Notoriously homosexual congressman Barney Frank (D-Mass.) “married” his longtime partner July 7 in a public ceremony officiated by Massachusetts Governor Deval Patrick, the Associated Press reported. A spokesman for Frank said that the 72-year-old congressman “wed” 42-year-old Jim Ready, described by the AP as a handyman and photographer, at a Boston-area hotel, with some 300 guests in attendance. Among the more high-profile of the guests were Rep. Nancy Pelosi (D-Calif.) and Senator John Kerry (D-Mass.).
Frank, who earlier this year announced his retirement from Congress at the end of the present term, is the first national legislator to “marry” a homosexual partner, reported the Washington Post. The seriousness with which Frank and Ready took the event was demonstrated by their “marriage vows,” which had Patrick asking the duo if they promised “to love each other and be each other’s best friend, in sickness and in health, in Congress or in retirement, whether the surf is up or the surf’s flat, for richer or for poorer, under the Democrats or the Republicans, whether the slopes are powdery or icy, whether the book reviews are good or bad, for better or for worse, on MSNBC or on Fox, for as long as you both shall live.”
At the beginning of the ceremony, Gov. Patrick quipped to the guests: “As you might imagine, at the request of the congressman, this service will be short and to the point.”
Major media organs such as the New York Times and the Washington Post used the high-profile event as an opportunity to demonstrate their acceptance of homosexual marriage as a domestic celebration worthy of their society pages. The Times pictured the two men hand-in-hand after the ceremony, both in crisply tailored Joseph Abboud tuxedos. “The dozen groomsmen wore Abboud suits (a gift from Frank and Ready because the company is based in Massachusetts),” reported the Post. The Times swooned that the pair’s “wedding bands were made of black diamonds set in tungsten, a metal used in welding.” Frank’s “husband,” the paper noted, is an experienced welder.
The New York Times claimed that Frank, who was first elected to the House of Representatives in 1981, “became, in 1987, the first sitting member of Congress to volunteer that he was gay.” (Emphasis added.) In reality, however, the “volunteering” was aided by an emerging scandal in which it was revealed that over the previous two years Congressman Frank had housed a male prostitute in his Washington, D.C., apartment, and that the prostitute had been doing business out of Frank’s residence. The Beltway scandal eventually led to an 11-month congressional investigation into Frank's extracurricular activities, and while his sole punishment was a simple reprimand from his congressional colleagues (for supposedly fixing the live-in prostitute’s parking tickets), the episode no doubt served to press Frank into announcing that he was, in fact, a practicing homosexual.

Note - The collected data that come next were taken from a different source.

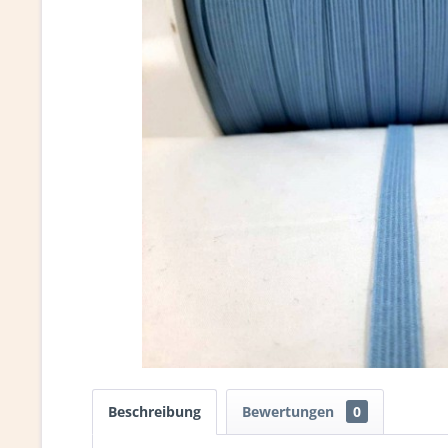
Beschreibung
Bewertungen
0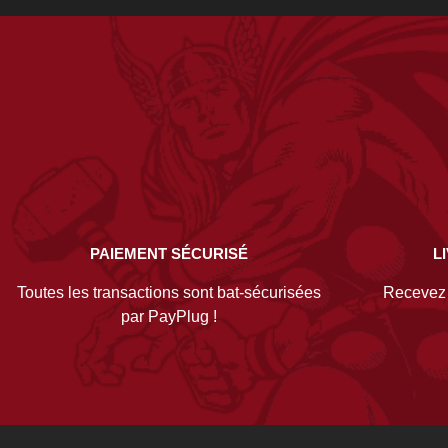
PAIEMENT SÉCURISÉ
L
Toutes les transactions sont bat-sécurisées
Recevez v
par PayPlug !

Frank’s announcement followed a similar admission by fellow Massachusetts Congressman Gerry Studds, who has the distinction of being the first openly homosexual congressman — a revelation that came as the result of his 1983 censure for admitting to a homosexual liaison with a 17-year-old male congressional page.
In an April 2012 interview with New York Magazine, Frank, who has been one of the most aggressive homosexual activists in Congress, attempted to spin his own 1987 “outing” as something that came with much thought and reflection — rather than as a result of the scandal that was then incubating. “I’ll tell you what finally touched it off,” selectively recalled Frank of his salacious history and ultimate announcement. “When Gerry Studds was outed, that meant I couldn’t come out for a while — two in the whole country, and we have districts next to each other? He got re-elected in ’84, and even in ’86 I figured it’s too soon.”
But, recalled Frank, when Rep. Stewart McKinney (R-Conn.) died of AIDS in 1987, “a major debate ensued about whether he was or wasn’t gay. It was very distasteful. Stewart was a wonderful man, one of the last really liberal Republicans, and I said, ‘Geez, this is awful. If I get hit by a truck tomorrow, I don’t want there to be this big debate: Was he gay? Was he not gay?’ So I decided that I was going to come out.”
Frank admitted that he wanted his “marriage” to Ready to occur while he was still in office — apparently for the political message it would send. “I do think, to be honest, if I was running for reelection, I might have tried to put the marriage off until after the election, because it just becomes a complication,” he told New York Magazine. “But I did want to get married while I was still in office. I think it’s important that my colleagues interact with a married gay man.”